Play dressup with virtual paper dolls
VIRTUAL STYLE | Online, paper dolls are having a high-fashion moment
It’s hip to be square. It’s trendy to be untrendy. Or retro. Whatever you want to call it, at the moment, there’s no avoiding one simple fact: Everything that’s out is in again.
But it’s one thing to see a kitschy revival of a movie like the Stepford Wives – a film that attempts to turn conventional female stereotypes on their heads – and another to see a resurgence in the popularity of something as démodé as paper dolls.
You remember those, don’t you? With their perfectly perforated edges and full skirts, paper dolls were a favourite gift of grannies, oh, about 30 years ago.
The earliest mass-produced versions of paper dolls appeared in the late 1800s.
They came with names like Dottie Dimple and Pansy Blossom. By the 1970s, the whole Barbie clan could be cut and dressed (including Skipper, Midge, and even Ken). [A not-bad history of paper dolls is here.]
But despite massive changes over the years, one thing about paper dolls stayed the same: they were almost exclusively marketed to girls.
It’s odd really, particularly when you consider that so many of the historically notable fashion designers and stylists (Christian Dior, Thierry Hermes, and Hubert de Givenchy to name a few) have been men, but the childhood occupation of dressing and styling paper dolls has always been uniquely female.
But if you log on to www.paperdollheaven.com, a Finnish website, you’ll discover virtual paper dolls.
Designed for paper-doll lovers, male or female, it’s become a hit with celebrity-hound kids, and is being talked about on high-style bulletin boards like luxe.com, where fashionistas trade information on couture.
Finnish artist Liisa Wrang is behind the site, which gets up to 100,000 hits a day.
In an e-mail interview from her home, she explains that visitors to the site can choose from a variety of celebrity paper dolls (hold the paper) and dress them in a range of outfits, all drawn by Wrang herself.
The painterly illustrations have a striking pop-art-influenced quality.
Playing with the dolls is a click and drag activity. It’s environmentally friendly, free, and a fresh alternative to solitaire.
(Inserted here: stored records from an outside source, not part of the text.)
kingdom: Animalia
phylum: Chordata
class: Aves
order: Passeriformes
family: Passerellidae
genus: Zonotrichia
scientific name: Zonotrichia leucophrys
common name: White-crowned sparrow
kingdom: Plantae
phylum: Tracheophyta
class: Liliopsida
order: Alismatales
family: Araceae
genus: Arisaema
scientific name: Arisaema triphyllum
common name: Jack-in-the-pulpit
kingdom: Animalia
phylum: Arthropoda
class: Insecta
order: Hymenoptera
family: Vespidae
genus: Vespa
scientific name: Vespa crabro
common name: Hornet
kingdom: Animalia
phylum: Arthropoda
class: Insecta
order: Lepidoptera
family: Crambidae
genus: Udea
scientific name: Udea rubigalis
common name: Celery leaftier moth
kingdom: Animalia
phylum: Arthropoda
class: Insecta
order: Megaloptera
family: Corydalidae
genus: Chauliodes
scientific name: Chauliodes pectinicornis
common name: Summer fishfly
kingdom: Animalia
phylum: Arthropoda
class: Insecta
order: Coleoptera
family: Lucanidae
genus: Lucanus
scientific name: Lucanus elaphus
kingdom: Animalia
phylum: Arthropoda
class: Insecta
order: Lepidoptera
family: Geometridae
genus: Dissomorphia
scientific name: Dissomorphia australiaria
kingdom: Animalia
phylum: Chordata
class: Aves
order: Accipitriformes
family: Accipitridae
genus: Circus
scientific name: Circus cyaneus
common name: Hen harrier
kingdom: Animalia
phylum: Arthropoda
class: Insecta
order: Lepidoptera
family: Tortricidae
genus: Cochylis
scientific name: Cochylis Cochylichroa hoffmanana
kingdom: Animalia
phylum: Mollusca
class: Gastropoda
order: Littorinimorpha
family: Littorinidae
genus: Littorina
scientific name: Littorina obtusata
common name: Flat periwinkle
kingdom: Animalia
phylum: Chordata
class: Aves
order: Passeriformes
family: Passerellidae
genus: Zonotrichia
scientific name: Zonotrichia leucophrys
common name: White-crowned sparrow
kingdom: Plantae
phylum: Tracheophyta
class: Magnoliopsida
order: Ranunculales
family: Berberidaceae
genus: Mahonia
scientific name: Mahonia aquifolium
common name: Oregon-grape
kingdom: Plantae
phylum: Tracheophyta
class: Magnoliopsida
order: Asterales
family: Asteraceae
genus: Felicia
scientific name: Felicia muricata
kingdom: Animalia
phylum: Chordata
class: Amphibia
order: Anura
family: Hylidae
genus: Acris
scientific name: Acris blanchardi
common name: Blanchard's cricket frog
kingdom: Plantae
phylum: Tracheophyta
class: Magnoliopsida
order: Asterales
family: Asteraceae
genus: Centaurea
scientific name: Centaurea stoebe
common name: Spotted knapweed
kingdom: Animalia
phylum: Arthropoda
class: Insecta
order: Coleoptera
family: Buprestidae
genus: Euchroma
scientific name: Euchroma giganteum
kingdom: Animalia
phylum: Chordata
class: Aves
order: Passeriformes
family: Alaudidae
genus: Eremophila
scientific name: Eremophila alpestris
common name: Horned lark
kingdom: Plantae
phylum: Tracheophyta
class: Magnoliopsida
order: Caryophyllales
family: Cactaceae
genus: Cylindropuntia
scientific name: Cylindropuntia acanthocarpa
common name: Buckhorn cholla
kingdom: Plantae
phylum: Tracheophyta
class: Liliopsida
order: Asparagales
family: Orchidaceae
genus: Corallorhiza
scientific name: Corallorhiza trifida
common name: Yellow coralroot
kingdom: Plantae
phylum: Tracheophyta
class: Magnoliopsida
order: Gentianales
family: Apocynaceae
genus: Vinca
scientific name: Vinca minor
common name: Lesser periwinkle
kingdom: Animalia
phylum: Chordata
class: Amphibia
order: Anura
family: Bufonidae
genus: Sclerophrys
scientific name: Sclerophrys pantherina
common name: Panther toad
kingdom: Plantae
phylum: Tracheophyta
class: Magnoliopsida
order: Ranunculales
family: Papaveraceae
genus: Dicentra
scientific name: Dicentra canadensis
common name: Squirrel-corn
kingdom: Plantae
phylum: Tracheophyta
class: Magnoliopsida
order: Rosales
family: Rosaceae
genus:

It’s also a non-violent computer game that is as relevant to pop culture junkies as it is to kids. (Who wouldn’t want to see Becks in his underwear and dress him up?)
As a child, Wrang regularly made paper dolls for her sister, at one point discovering that she’d made more than 200. After discovering how easy it is to draw with software and posting her first virtual doll online, she began receiving letters asking her to do more.
“And here I am,” she says. “Doing more.”
Though she insists it’s just a hobby, these virtual paper dolls obviously taken a huge amount of time.
And already a busy mother of five, Liisa admits the site’s popularity has taken its toll in recently months.
“The maintenance is costing more and more due to the high visiting rates. I’ll have to start thinking about having some kind of content-related advertisement to cover the costs,” she says. “The stats are growing all the time.”
While it may be difficult, maintaining the free-for-users nature of the site is important to Wrang. A few years ago she noticed that computer games and activities seemed primarily dominated by and marketed to boys. (Shoot-em-up and male-dominated sports games are still some of the industry’s top sellers.)
“I thought there must be something more positive and harmless for girls [to do online] … and I was thinking that girls haven’t changed that much. They love clothes.”
Paperdollheaven caters primarily to girls aged six to 18, and their feedback helps drive the site’s content.
“If there are a hundred requests for Orlando Bloom, it’s not that hard to decide on what doll to make next. Sadly, there’s not enough time to make every doll that’s being requested.”
At the moment, the site features all the hottest young Hollywood stars and couples. Mary Kate and Ashley are there, as are David and Victoria “Posh Spice” Beckham, for example, but not all the dolls are so mainstream. Calista Flockhart and Eliza Dushku are both available, as is former newscaster, Crown Princess Letizia of Spain. Even Dame Edna is in attendance, complete with bejewelled spectacles in a variety of colours.
“It’s funny and silly and terrible all at the same time,” says 23-year old user Patricia Ambrogi. “Mostly funny, though.”
That said, it’s not something she’s addicted to. “It sort of makes me feel like a kid again, but it’s not really something I’m going to do [a lot of] in my spare time – visit the site and dress up J.Lo or whatever … it would be better if I could dress up a virtual version of myself.”
And who knows. That might be next.
“Everyone seems to have their own favourite celebrities,” Wrang says.
As to what choosing a particularly celebrity might say about you, she won’t postulate, but what is certain is that “96 percent of the [site’s] visitors come from North America.” Contemporary North American kids seem obsessed with celebrities and fashion – and the popularity of the site is an expression of that trend.
It’s also an expression of the retro invasion. But since paper dolls have never really been out of fashion, it isn’t as much of a surprise as, say, the reappearance of leg warmers. And while it may seem like a juvenile pastime, and it may be girly, it’s also fun. Just ask granny.